• Provided entries
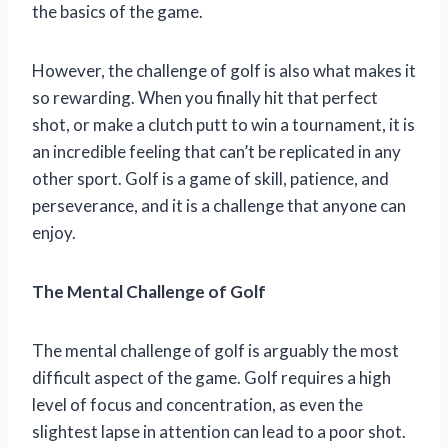
the basics of the game.
However, the challenge of golf is also what makes it
so rewarding. When you finally hit that perfect
shot, or make a clutch putt to win a tournament, it is
an incredible feeling that can’t be replicated in any
other sport. Golf is a game of skill, patience, and
perseverance, and it is a challenge that anyone can
enjoy.
The Mental Challenge of Golf
The mental challenge of golf is arguably the most
difficult aspect of the game. Golf requires a high
level of focus and concentration, as even the
slightest lapse in attention can lead to a poor shot.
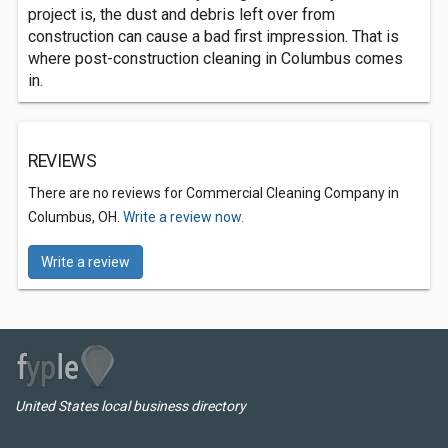
project is, the dust and debris left over from
construction can cause a bad first impression. That is
where post-construction cleaning in Columbus comes
in.
REVIEWS
There are no reviews for Commercial Cleaning Company in
Columbus, OH.
Write a review now.
Write a review
United States local business directory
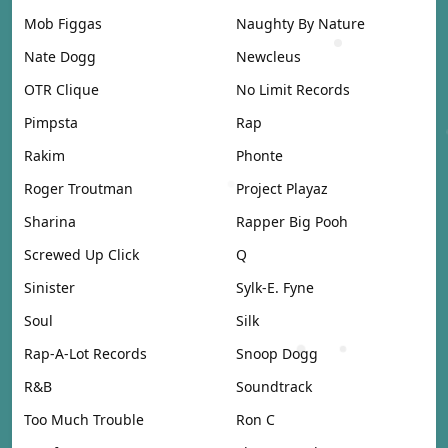
Mob Figgas
Naughty By Nature
Nate Dogg
Newcleus
OTR Clique
No Limit Records
Pimpsta
Rap
Rakim
Phonte
Roger Troutman
Project Playaz
Sharina
Rapper Big Pooh
Screwed Up Click
Q
Sinister
Sylk-E. Fyne
Soul
Silk
Rap-A-Lot Records
Snoop Dogg
R&B
Soundtrack
Too Much Trouble
Ron C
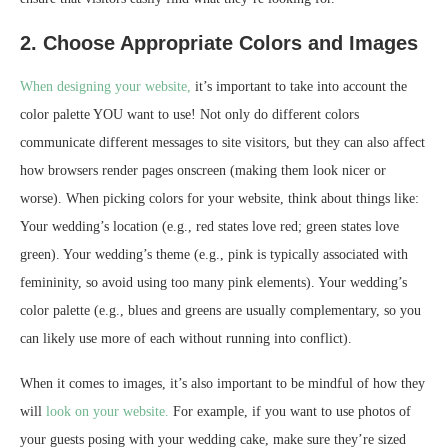
2. Choose Appropriate Colors and Images
When designing your website,
it’s important to take into account the
color palette YOU want to use! Not only do different colors
communicate different messages to site visitors, but they can also affect
how browsers render pages onscreen (making them look nicer or
worse). When picking colors for your website, think about things like:
Your wedding’s location (e.g., red states love red; green states love
green). Your wedding’s theme (e.g., pink is typically associated with
femininity, so avoid using too many pink elements). Your wedding’s
color palette (e.g., blues and greens are usually complementary, so you
can likely use more of each without running into conflict).
When it comes to images, it’s also important to be mindful of how they
will
look on your website.
For example, if you want to use photos of
your guests posing with your wedding cake, make sure they’re sized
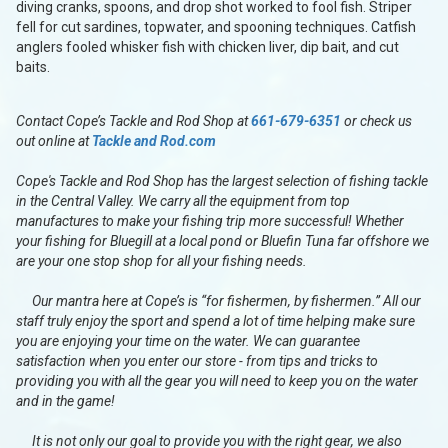
diving cranks, spoons, and drop shot worked to fool fish. Striper
fell for cut sardines, topwater, and spooning techniques. Catfish
anglers fooled whisker fish with chicken liver, dip bait, and cut
baits.
Contact Cope’s Tackle and Rod Shop at
661-679-6351
or check us
out online at
Tackle and Rod.com
Cope's Tackle and Rod Shop has the largest selection of fishing tackle
in the Central Valley. We carry all the equipment from top
manufactures to make your fishing trip more successful! Whether
your fishing for Bluegill at a local pond or Bluefin Tuna far offshore we
are your one stop shop for all your fishing needs.
Our mantra here at Cope’s is “for fishermen, by fishermen.” All our
staff truly enjoy the sport and spend a lot of time helping make sure
you are enjoying your time on the water. We can guarantee
satisfaction when you enter our store - from tips and tricks to
providing you with all the gear you will need to keep you on the water
and in the game!
It is not only our goal to provide you with the right gear, we also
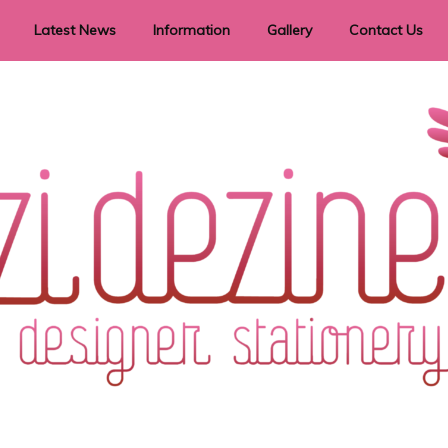
Latest News
Information
Gallery
Contact Us
vent Signage
Helpful Hints
Order timeframes
Privacy Policy
Returns
Shipping Information
Terms & Conditions
ry in all themes to suit every budget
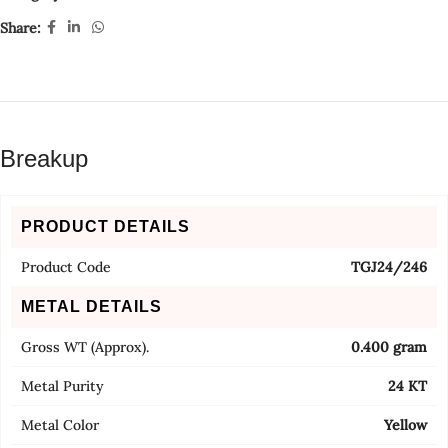
Share:
Breakup
PRODUCT DETAILS
Product Code
TGJ24/246
METAL DETAILS
Gross WT (Approx).
0.400 gram
Metal Purity
24 KT
Metal Color
Yellow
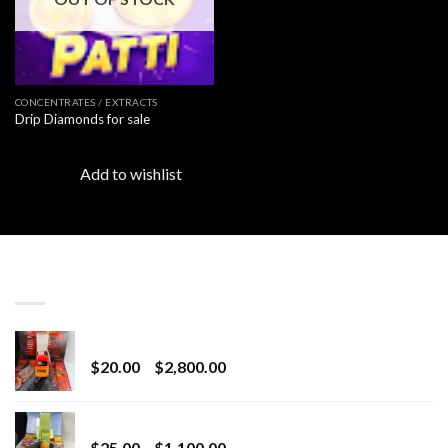
CONCENTRATES / EXTRACTS
Drip Diamonds for sale
Add to wishlist
LATEST
Revenge 2G Disposable
Price
$
20.00
–
$
2,800.00
range:
$20.00
BRIX DISPOSABLE
through
Price
$
25.00
–
$
1,100.00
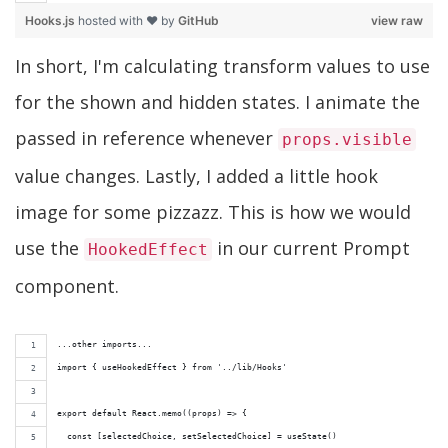
Hooks.js
hosted with ❤ by
GitHub
view raw
In short, I'm calculating transform values to use
for the shown and hidden states. I animate the
passed in reference whenever
props.visible
value changes. Lastly, I added a little hook
image for some pizzazz. This is how we would
use the
in our current Prompt
HookedEffect
component.
...other imports...
import { useHookedEffect } from '../lib/Hooks'
export default React.memo((props) => {
  const [selectedChoice, setSelectedChoice] = useState()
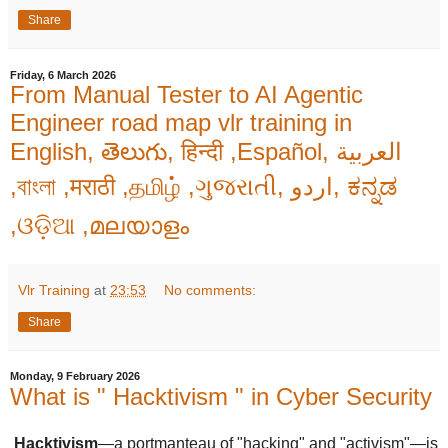
Share
Friday, 6 March 2026
From Manual Tester to AI Agentic
Engineer road map vlr training in
English, తెలుగు, हिन्दी ,Español, العربية
,বাংলা ,मराठी ,தமிழ் ,ગુજરાતી, اردو, ಕನ್ನಡ
,ଓଡ଼ିଆ ,മലയാളം
Vlr Training
at
23:53
No comments:
Share
Monday, 9 February 2026
What is " Hacktivism " in Cyber Security
Hacktivism
—a portmanteau of "hacking" and "activism"—is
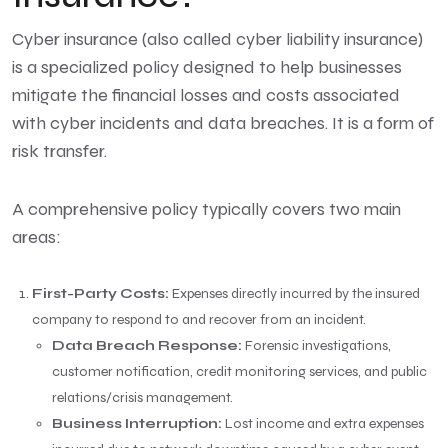
Cyber insurance (also called cyber liability insurance)
is a specialized policy designed to help businesses
mitigate the financial losses and costs associated
with cyber incidents and data breaches. It is a form of
risk transfer.
A comprehensive policy typically covers two main
areas:
First-Party Costs:
Expenses directly incurred by the insured
company to respond to and recover from an incident.
Data Breach Response:
Forensic investigations,
customer notification, credit monitoring services, and public
relations/crisis management.
Business Interruption:
Lost income and extra expenses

• How to complete this task
Leave the pictures out and return the rest of the listing exactly.

• Completed task
the basics of the game.
However, the challenge of golf is also what makes it
so rewarding. When you finally hit that perfect
shot, or make a clutch putt to win a tournament, it is
an incredible feeling that can’t be replicated in any
other sport. Golf is a game of skill, patience, and
perseverance, and it is a challenge that anyone can
enjoy.
The Mental Challenge of Golf
The mental challenge of golf is arguably the most
difficult aspect of the game. Golf requires a high
level of focus and concentration, as even the
slightest lapse in attention can lead to a poor shot.
project is, the dust and debris left over from
construction can cause a bad first impression. That is
where post-construction cleaning in Columbus comes
in.
REVIEWS
There are no reviews for Commercial Cleaning Company in
Columbus, OH.
Write a review now.
Write a review
United States local business directory
Mob Figgas
Naughty By Nature
Nate Dogg
Newcleus
OTR Clique
No Limit Records
Pimpsta
Rap
Rakim
Phonte
Roger Troutman
Project Playaz
Sharina
Rapper Big Pooh
Screwed Up Click
Q
Sinister
Sylk-E. Fyne
Soul
Silk
Rap-A-Lot Records
Snoop Dogg
R&B
Soundtrack
Too Much Trouble
Ron C
2. Choose Appropriate Colors and Images
When designing your website,
it’s important to take into account the
color palette YOU want to use! Not only do different colors
communicate different messages to site visitors, but they can also affect
how browsers render pages onscreen (making them look nicer or
worse). When picking colors for your website, think about things like:
Your wedding’s location (e.g., red states love red; green states love
green). Your wedding’s theme (e.g., pink is typically associated with
femininity, so avoid using too many pink elements). Your wedding’s
color palette (e.g., blues and greens are usually complementary, so you
can likely use more of each without running into conflict).
When it comes to images, it’s also important to be mindful of how they
will
look on your website.
For example, if you want to use photos of
your guests posing with your wedding cake, make sure they’re sized
diving cranks, spoons, and drop shot worked to fool fish. Striper
fell for cut sardines, topwater, and spooning techniques. Catfish
anglers fooled whisker fish with chicken liver, dip bait, and cut
baits.
Contact Cope’s Tackle and Rod Shop at
661-679-6351
or check us
out online at
Tackle and Rod.com
Cope's Tackle and Rod Shop has the largest selection of fishing tackle
in the Central Valley. We carry all the equipment from top
manufactures to make your fishing trip more successful! Whether
your fishing for Bluegill at a local pond or Bluefin Tuna far offshore we
are your one stop shop for all your fishing needs.
Our mantra here at Cope’s is “for fishermen, by fishermen.” All our
staff truly enjoy the sport and spend a lot of time helping make sure
you are enjoying your time on the water. We can guarantee
satisfaction when you enter our store - from tips and tricks to
providing you with all the gear you will need to keep you on the water
and in the game!
It is not only our goal to provide you with the right gear, we also
Latest News
Information
Gallery
Contact Us
vent Signage
Helpful Hints
Order timeframes
Privacy Policy
Returns
Shipping Information
Terms & Conditions
ry in all themes to suit every budget
Share:
Breakup
PRODUCT DETAILS
Product Code
TGJ24/246
METAL DETAILS
Gross WT (Approx).
0.400 gram
Metal Purity
24 KT
Metal Color
Yellow
CONCENTRATES / EXTRACTS
Drip Diamonds for sale
Add to wishlist
LATEST
Revenge 2G Disposable
Price
$
20.00
–
$
2,800.00
range:
$20.00
BRIX DISPOSABLE
through
Price
$
25.00
–
$
1,100.00
Hooks.js
hosted with ❤ by
GitHub
view raw
In short, I'm calculating transform values to use
for the shown and hidden states. I animate the
passed in reference whenever
props.visible
value changes. Lastly, I added a little hook
image for some pizzazz. This is how we would
use the
in our current Prompt
HookedEffect
component.
...other imports...
import { useHookedEffect } from '../lib/Hooks'
export default React.memo((props) => {
  const [selectedChoice, setSelectedChoice] = useState()
Share
Friday, 6 March 2026
From Manual Tester to AI Agentic
Engineer road map vlr training in
English, తెలుగు, हिन्दी ,Español, العربية
,বাংলা ,मराठी ,தமிழ் ,ગુજરાતી, اردو, ಕನ್ನಡ
,ଓଡ଼ିଆ ,മലയാളം
Vlr Training
at
23:53
No comments:
Share
Monday, 9 February 2026
What is " Hacktivism " in Cyber Security
Hacktivism
—a portmanteau of "hacking" and "activism"—is
Cyber insurance (also called cyber liability insurance)
is a specialized policy designed to help businesses
mitigate the financial losses and costs associated
with cyber incidents and data breaches. It is a form of
risk transfer.
A comprehensive policy typically covers two main
areas:
First-Party Costs:
Expenses directly incurred by the insured
company to respond to and recover from an incident.
Data Breach Response:
Forensic investigations,
customer notification, credit monitoring services, and public
relations/crisis management.
Business Interruption:
Lost income and extra expenses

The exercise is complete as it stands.